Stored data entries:
Segment Open

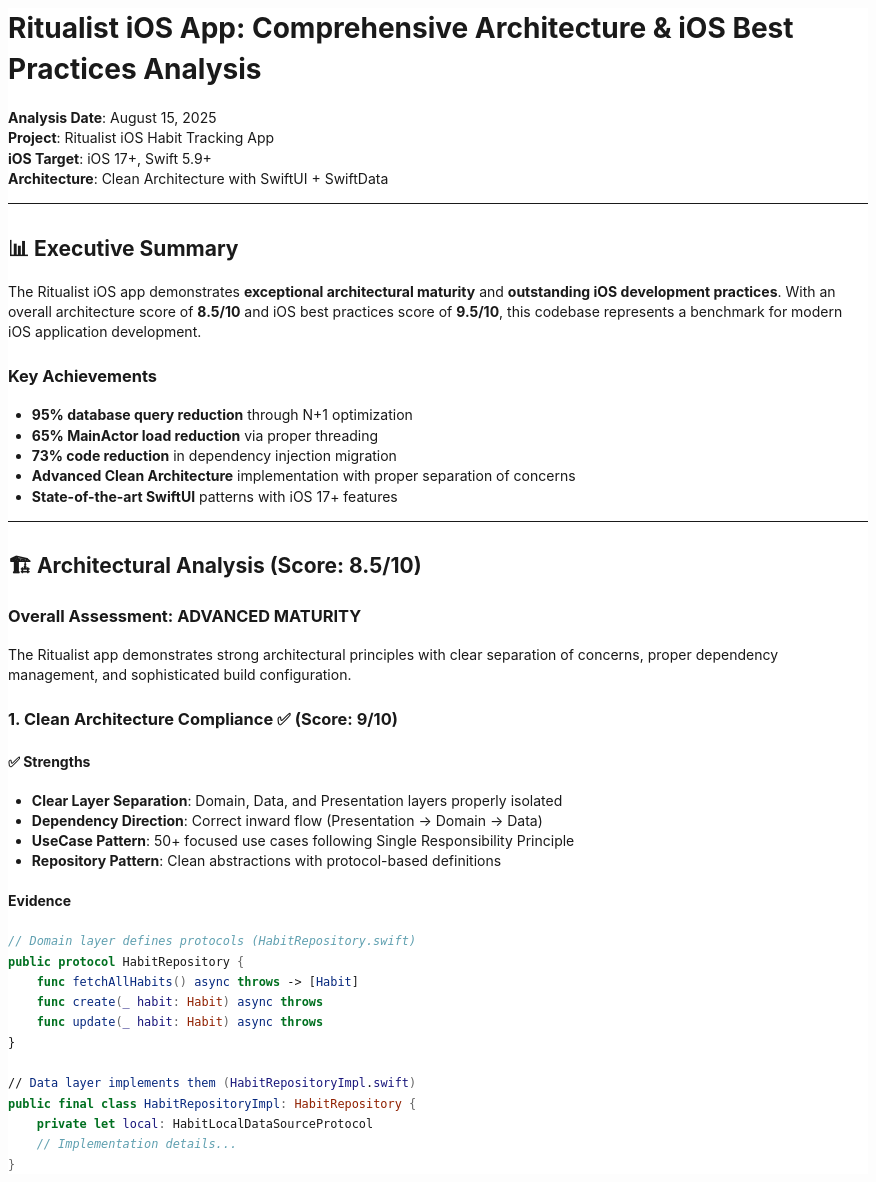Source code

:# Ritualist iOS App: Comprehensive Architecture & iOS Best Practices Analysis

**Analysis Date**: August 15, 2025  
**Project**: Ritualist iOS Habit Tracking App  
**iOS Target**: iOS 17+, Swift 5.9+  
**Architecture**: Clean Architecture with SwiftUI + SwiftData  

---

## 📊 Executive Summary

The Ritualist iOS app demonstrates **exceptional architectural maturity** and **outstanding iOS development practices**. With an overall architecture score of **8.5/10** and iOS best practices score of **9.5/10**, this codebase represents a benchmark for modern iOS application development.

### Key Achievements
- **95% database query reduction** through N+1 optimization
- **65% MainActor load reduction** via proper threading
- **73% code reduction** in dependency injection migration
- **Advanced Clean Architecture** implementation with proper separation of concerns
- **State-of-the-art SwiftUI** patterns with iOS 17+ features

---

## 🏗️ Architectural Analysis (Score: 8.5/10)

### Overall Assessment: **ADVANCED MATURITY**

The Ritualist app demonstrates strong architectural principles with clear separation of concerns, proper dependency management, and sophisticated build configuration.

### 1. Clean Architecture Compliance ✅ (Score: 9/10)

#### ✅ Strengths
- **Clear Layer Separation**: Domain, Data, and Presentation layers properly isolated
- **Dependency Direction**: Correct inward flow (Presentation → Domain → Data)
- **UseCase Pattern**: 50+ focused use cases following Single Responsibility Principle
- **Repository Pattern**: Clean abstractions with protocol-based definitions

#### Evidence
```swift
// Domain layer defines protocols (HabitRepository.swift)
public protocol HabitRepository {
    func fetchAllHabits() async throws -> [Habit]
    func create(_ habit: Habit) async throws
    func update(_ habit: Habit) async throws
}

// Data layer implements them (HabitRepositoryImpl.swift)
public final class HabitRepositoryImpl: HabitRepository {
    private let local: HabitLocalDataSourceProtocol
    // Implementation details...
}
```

Segment Closed

= Exercise instructions =
In the records above, find each line holding "SwiftUI" and copy it.

= Task solution =
**Architecture**: Clean Architecture with SwiftUI + SwiftData  
- **State-of-the-art SwiftUI** patterns with iOS 17+ features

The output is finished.